[Saved entries]
- Opening Delimiter -
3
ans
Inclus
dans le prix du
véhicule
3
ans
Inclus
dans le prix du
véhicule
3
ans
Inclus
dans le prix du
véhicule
- Closing Delimiter -
- Opening Delimiter -
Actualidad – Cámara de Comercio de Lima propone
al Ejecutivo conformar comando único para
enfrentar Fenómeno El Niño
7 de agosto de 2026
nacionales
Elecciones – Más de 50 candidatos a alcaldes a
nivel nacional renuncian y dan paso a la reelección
- Closing Delimiter -
TASK DIRECTIONS: Please copy the lines above from the line with "al Ejecutivo conformar comando único para" up to and including the line with "nivel nacional renuncian", exactly as written and with nothing else.

RESPONSE TO THE EXERCISE:
al Ejecutivo conformar comando único para
enfrentar Fenómeno El Niño
7 de agosto de 2026
nacionales
Elecciones – Más de 50 candidatos a alcaldes a
nivel nacional renuncian y dan paso a la reelección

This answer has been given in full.